[Dataset entries Boundary: Start]

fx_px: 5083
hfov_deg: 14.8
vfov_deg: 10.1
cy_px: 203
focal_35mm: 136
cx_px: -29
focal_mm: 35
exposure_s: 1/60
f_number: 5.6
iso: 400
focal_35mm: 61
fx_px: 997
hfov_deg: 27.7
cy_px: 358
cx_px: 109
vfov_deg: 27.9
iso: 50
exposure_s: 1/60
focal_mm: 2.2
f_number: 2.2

[Dataset entries Boundary: End]
[Dataset entries Boundary: Start]

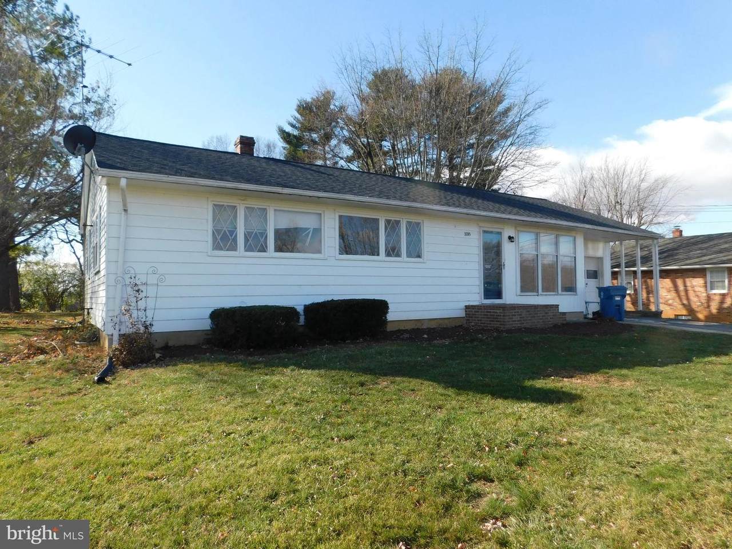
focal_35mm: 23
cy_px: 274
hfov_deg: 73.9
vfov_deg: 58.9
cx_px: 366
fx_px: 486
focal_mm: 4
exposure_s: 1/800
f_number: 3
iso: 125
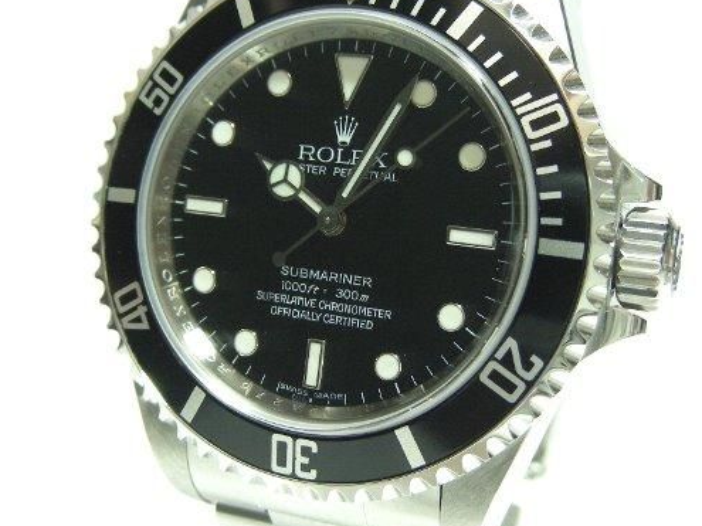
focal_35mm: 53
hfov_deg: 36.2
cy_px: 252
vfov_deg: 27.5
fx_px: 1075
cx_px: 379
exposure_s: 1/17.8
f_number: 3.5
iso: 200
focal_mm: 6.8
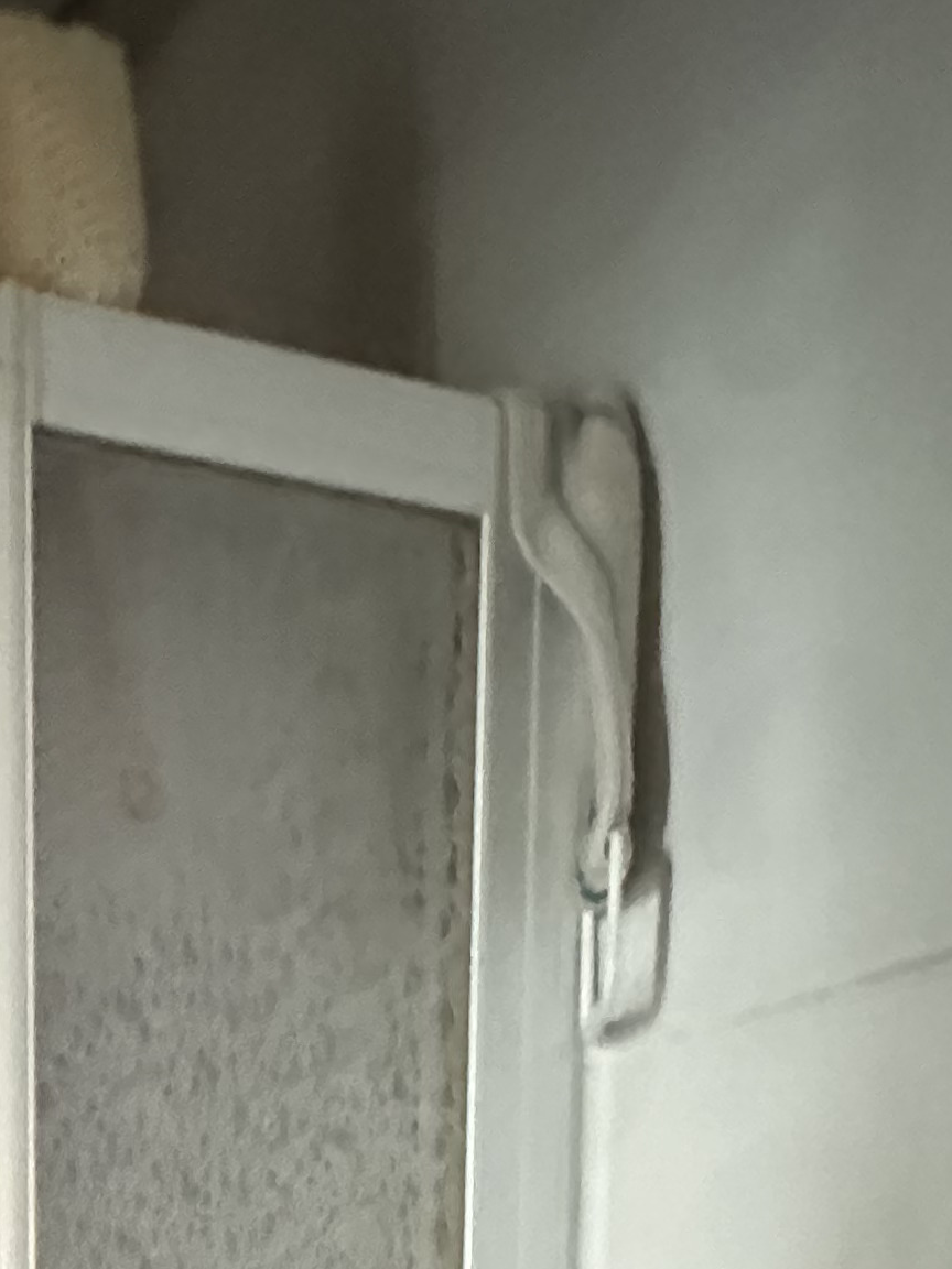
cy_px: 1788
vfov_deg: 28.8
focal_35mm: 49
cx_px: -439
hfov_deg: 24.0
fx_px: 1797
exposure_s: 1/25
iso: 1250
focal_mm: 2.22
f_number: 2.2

[Dataset entries Boundary: End]
[Dataset entries Boundary: Start]

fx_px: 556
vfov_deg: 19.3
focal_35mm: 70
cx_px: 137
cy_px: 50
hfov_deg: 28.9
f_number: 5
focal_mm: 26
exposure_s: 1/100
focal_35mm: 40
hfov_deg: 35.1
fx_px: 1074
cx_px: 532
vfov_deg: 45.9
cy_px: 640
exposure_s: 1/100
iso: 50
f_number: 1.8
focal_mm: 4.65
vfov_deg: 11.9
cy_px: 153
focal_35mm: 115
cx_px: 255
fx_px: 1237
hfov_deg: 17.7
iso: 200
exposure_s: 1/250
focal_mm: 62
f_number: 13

[Dataset entries Boundary: End]

# [Instructions for the task]
When the line with "focal_35mm: 70" is reached in the data above, begin copying, and stop after the line with "focal_mm: 62"; copy each line exactly, both ends included.

# [Solved problem]
focal_35mm: 70
cx_px: 137
cy_px: 50
hfov_deg: 28.9
f_number: 5
focal_mm: 26
exposure_s: 1/100
focal_35mm: 40
hfov_deg: 35.1
fx_px: 1074
cx_px: 532
vfov_deg: 45.9
cy_px: 640
exposure_s: 1/100
iso: 50
f_number: 1.8
focal_mm: 4.65
vfov_deg: 11.9
cy_px: 153
focal_35mm: 115
cx_px: 255
fx_px: 1237
hfov_deg: 17.7
iso: 200
exposure_s: 1/250
focal_mm: 62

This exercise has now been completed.